There is, of course, nothing wrong with having thin places or observing thin times.

I think this story tells us that the problem isn’t that we have them, but that we assume those are the only places where we can find ourselves in the presence of the Divine.

As soon as this is over with, Jesus and the three go down the mountain, and we learn that the next day the disciples are quite unable to perform a healing that they had been able to perform before.

We assume that the disciples who aren’t able to perform this healing are not the three that were up on the mountain with Jesus, but it doesn’t really say one way or the other.

But in that place, faced with a child who suffered with seizures, they could do nothing, could not heal something that they had previously been able to heal.

Why is that?

Maybe it’s because, as they focused on those certain places where they knew God could be encountered, such as at the temple, or on a mountaintop, they let it slip from their minds that God can be encountered anywhere.

They let it slip from their minds that any place can be a thin place, and any moment can be a thin time.

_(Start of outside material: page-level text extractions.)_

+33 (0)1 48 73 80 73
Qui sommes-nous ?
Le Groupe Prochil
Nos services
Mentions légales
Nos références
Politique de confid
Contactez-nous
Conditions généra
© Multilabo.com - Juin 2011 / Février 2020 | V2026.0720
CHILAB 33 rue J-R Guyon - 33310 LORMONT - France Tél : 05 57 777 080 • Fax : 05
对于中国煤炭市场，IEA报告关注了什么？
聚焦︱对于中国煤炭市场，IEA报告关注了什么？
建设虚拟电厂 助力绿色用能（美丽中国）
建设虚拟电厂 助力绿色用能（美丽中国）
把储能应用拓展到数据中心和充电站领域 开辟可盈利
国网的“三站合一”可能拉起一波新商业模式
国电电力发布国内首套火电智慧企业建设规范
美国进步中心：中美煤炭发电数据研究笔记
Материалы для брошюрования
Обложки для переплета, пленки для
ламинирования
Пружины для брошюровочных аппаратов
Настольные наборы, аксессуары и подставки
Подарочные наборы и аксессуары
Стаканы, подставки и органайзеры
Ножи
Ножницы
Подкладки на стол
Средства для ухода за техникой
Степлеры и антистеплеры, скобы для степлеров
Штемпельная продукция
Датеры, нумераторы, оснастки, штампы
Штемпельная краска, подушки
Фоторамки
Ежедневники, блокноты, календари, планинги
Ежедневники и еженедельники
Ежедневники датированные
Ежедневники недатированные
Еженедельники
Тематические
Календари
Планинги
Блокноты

Of course places such as mountain tops or camp or the church sanctuary might be thin places.

But what about the passenger seat of a dirty car sitting on the side of the road?

What about a hospital room?

Or a classroom?

Or a wheat field?

Or a booth in a crowded restaurant, maybe even in the dishroom of that same restaurant?

Or the lake?

Or your living room?

Could it be that the disciples weren’t able to use their God-given power to heal because they didn’t expect God’s presence and God’s power to be where they were?

What difference would it make in your life if you saw every place as a potential thin place, every moment as a potential thin time?


[1] I’m only leaving out mention of Asia here because I am not familiar with what Asian cultures might or might not do at the solstices.